What is certain is that the agreement will spur mining expansion in the country and aggravate all the social and environmental issues associated with large-scale, foreign-dominated, and export-oriented mining operations. Mining expansion overwhelmingly occurs in ancestral domains, forested uplands, and coastal or agricultural communities, raising serious concerns about people’s rights to land, livelihoods, and resources. Repression and militarization of rural communities resisting mining, which have already been intense, are also likely to increase further, especially since critical minerals are tied to US strategic interests and amid the increasing presence of US troops in the country through war exercises and military bases under the Enhanced Defense Cooperation Agreement (EDCA).
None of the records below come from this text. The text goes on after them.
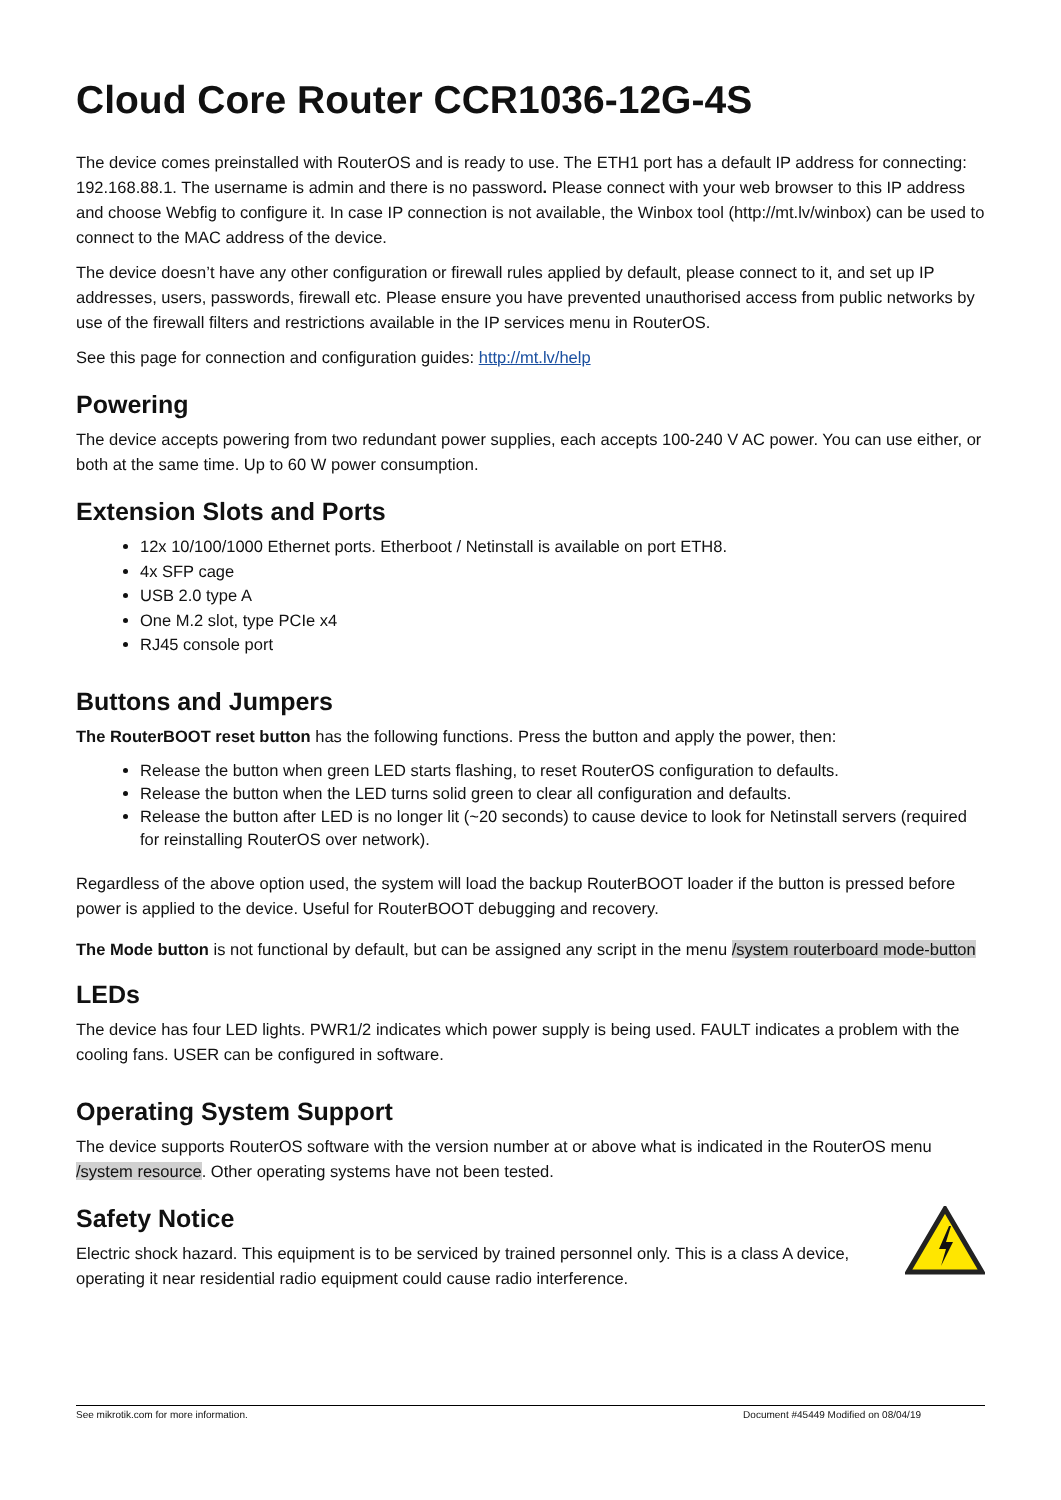Cloud Core Router CCR1036-12G-4S
The device comes preinstalled with RouterOS and is ready to use. The ETH1 port has a default IP address for connecting: 192.168.88.1. The username is admin and there is no password. Please connect with your web browser to this IP address and choose Webfig to configure it. In case IP connection is not available, the Winbox tool (http://mt.lv/winbox) can be used to connect to the MAC address of the device.
The device doesn’t have any other configuration or firewall rules applied by default, please connect to it, and set up IP addresses, users, passwords, firewall etc. Please ensure you have prevented unauthorised access from public networks by use of the firewall filters and restrictions available in the IP services menu in RouterOS.
See this page for connection and configuration guides: http://mt.lv/help
Powering
The device accepts powering from two redundant power supplies, each accepts 100-240 V AC power. You can use either, or both at the same time. Up to 60 W power consumption.
Extension Slots and Ports
12x 10/100/1000 Ethernet ports. Etherboot / Netinstall is available on port ETH8.
4x SFP cage
USB 2.0 type A
One M.2 slot, type PCIe x4
RJ45 console port
Buttons and Jumpers
The RouterBOOT reset button has the following functions. Press the button and apply the power, then:
Release the button when green LED starts flashing, to reset RouterOS configuration to defaults.
Release the button when the LED turns solid green to clear all configuration and defaults.
Release the button after LED is no longer lit (~20 seconds) to cause device to look for Netinstall servers (required for reinstalling RouterOS over network).
Regardless of the above option used, the system will load the backup RouterBOOT loader if the button is pressed before power is applied to the device. Useful for RouterBOOT debugging and recovery.
The Mode button is not functional by default, but can be assigned any script in the menu /system routerboard mode-button
LEDs
The device has four LED lights. PWR1/2 indicates which power supply is being used. FAULT indicates a problem with the cooling fans. USER can be configured in software.
Operating System Support
The device supports RouterOS software with the version number at or above what is indicated in the RouterOS menu /system resource. Other operating systems have not been tested.
Safety Notice
Electric shock hazard. This equipment is to be serviced by trained personnel only. This is a class A device, operating it near residential radio equipment could cause radio interference.
See mikrotik.com for more information. Document #45449 Modified on 08/04/19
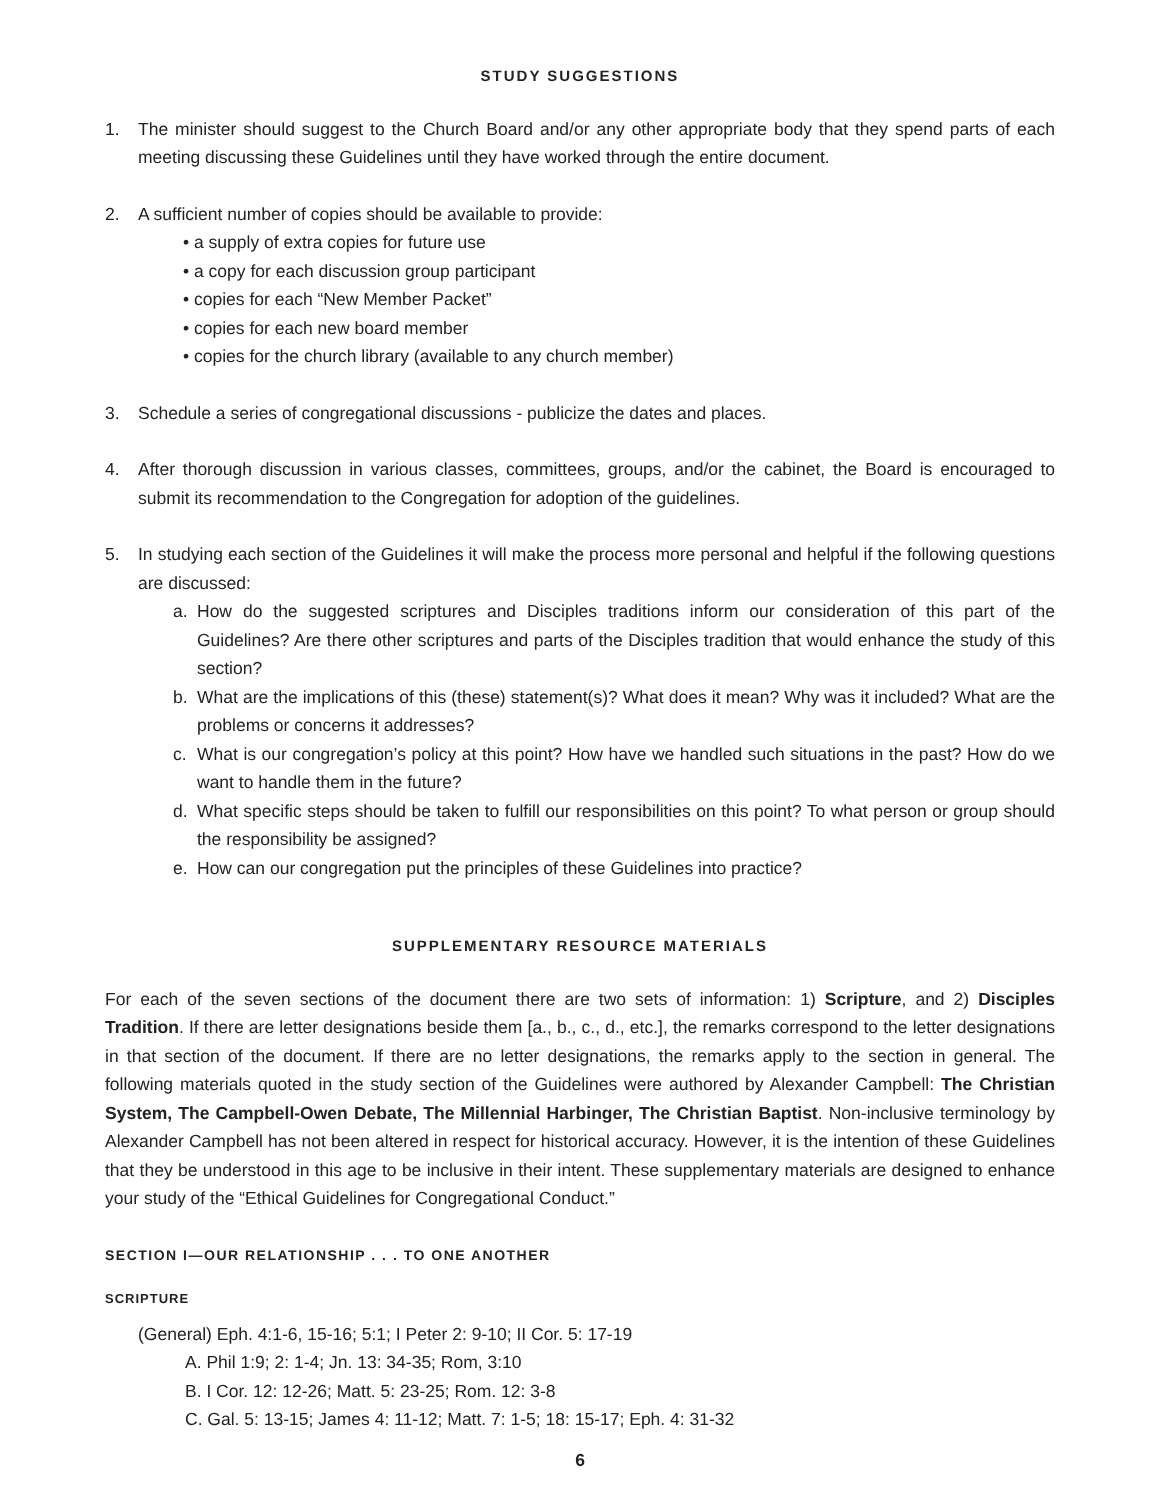STUDY SUGGESTIONS
1. The minister should suggest to the Church Board and/or any other appropriate body that they spend parts of each meeting discussing these Guidelines until they have worked through the entire document.
2. A sufficient number of copies should be available to provide:
• a supply of extra copies for future use
• a copy for each discussion group participant
• copies for each “New Member Packet”
• copies for each new board member
• copies for the church library (available to any church member)
3. Schedule a series of congregational discussions - publicize the dates and places.
4. After thorough discussion in various classes, committees, groups, and/or the cabinet, the Board is encouraged to submit its recommendation to the Congregation for adoption of the guidelines.
5. In studying each section of the Guidelines it will make the process more personal and helpful if the following questions are discussed:
a. How do the suggested scriptures and Disciples traditions inform our consideration of this part of the Guidelines? Are there other scriptures and parts of the Disciples tradition that would enhance the study of this section?
b. What are the implications of this (these) statement(s)? What does it mean? Why was it included? What are the problems or concerns it addresses?
c. What is our congregation’s policy at this point? How have we handled such situations in the past? How do we want to handle them in the future?
d. What specific steps should be taken to fulfill our responsibilities on this point? To what person or group should the responsibility be assigned?
e. How can our congregation put the principles of these Guidelines into practice?
SUPPLEMENTARY RESOURCE MATERIALS
For each of the seven sections of the document there are two sets of information: 1) Scripture, and 2) Disciples Tradition. If there are letter designations beside them [a., b., c., d., etc.], the remarks correspond to the letter designations in that section of the document. If there are no letter designations, the remarks apply to the section in general. The following materials quoted in the study section of the Guidelines were authored by Alexander Campbell: The Christian System, The Campbell-Owen Debate, The Millennial Harbinger, The Christian Baptist. Non-inclusive terminology by Alexander Campbell has not been altered in respect for historical accuracy. However, it is the intention of these Guidelines that they be understood in this age to be inclusive in their intent. These supplementary materials are designed to enhance your study of the “Ethical Guidelines for Congregational Conduct.”
SECTION I—OUR RELATIONSHIP . . . TO ONE ANOTHER
SCRIPTURE
(General) Eph. 4:1-6, 15-16; 5:1; I Peter 2: 9-10; II Cor. 5: 17-19
A. Phil 1:9; 2: 1-4; Jn. 13: 34-35; Rom, 3:10
B. I Cor. 12: 12-26; Matt. 5: 23-25; Rom. 12: 3-8
C. Gal. 5: 13-15; James 4: 11-12; Matt. 7: 1-5; 18: 15-17; Eph. 4: 31-32
6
Critical minerals for national industrialization

Critical minerals are indispensable to any serious project of national industrialization. As strategic inputs for manufacturing, energy systems, and advanced technologies, they can serve as a foundation for building domestic industries, creating jobs, and strengthening the country’s productive capacity. When exported as raw materials or processed domestically but tied to dependence on foreign capital, technology, and markets, critical minerals become ineffective for industrializing and modernizing the economy. The question of effective control, strategic purpose, and ultimate benefit must always frame any minerals development program, or any program to manage the country’s natural resources, for that matter.

To truly benefit from our rich mineral resources, the Philippines must assert its political and economic sovereignty over them. This entails that the country insists on its sovereign right to plan and direct mineral development in line with national priorities, rather than subordinating it to foreign industrial, military, or geopolitical agendas and strategies. Without exercising our sovereignty, the country will remain captive in an extractive role that undermines long-term industrialization and self-reliant development. Our critical minerals development plan must therefore not be dictated by any imperialist interests, but especially those of the US, which has a long and bloody history of plundering, exploiting, and oppressing the Philippines to sustain its global empire.

Finally, only by asserting national sovereignty can we make certain that the development of critical minerals does not come at the expense of local communities’ rights and welfare or ecological integrity. Sovereign control is essential to guarantee respect for people’s collective rights to land, livelihoods, and self-determination, especially in ancestral and rural areas targeted for mining. It is also the only basis on which the Filipino people can regulate mining strictly and effectively, hold it accountable, and ensure that its operation does not wantonly destroy the environment for short-term profits.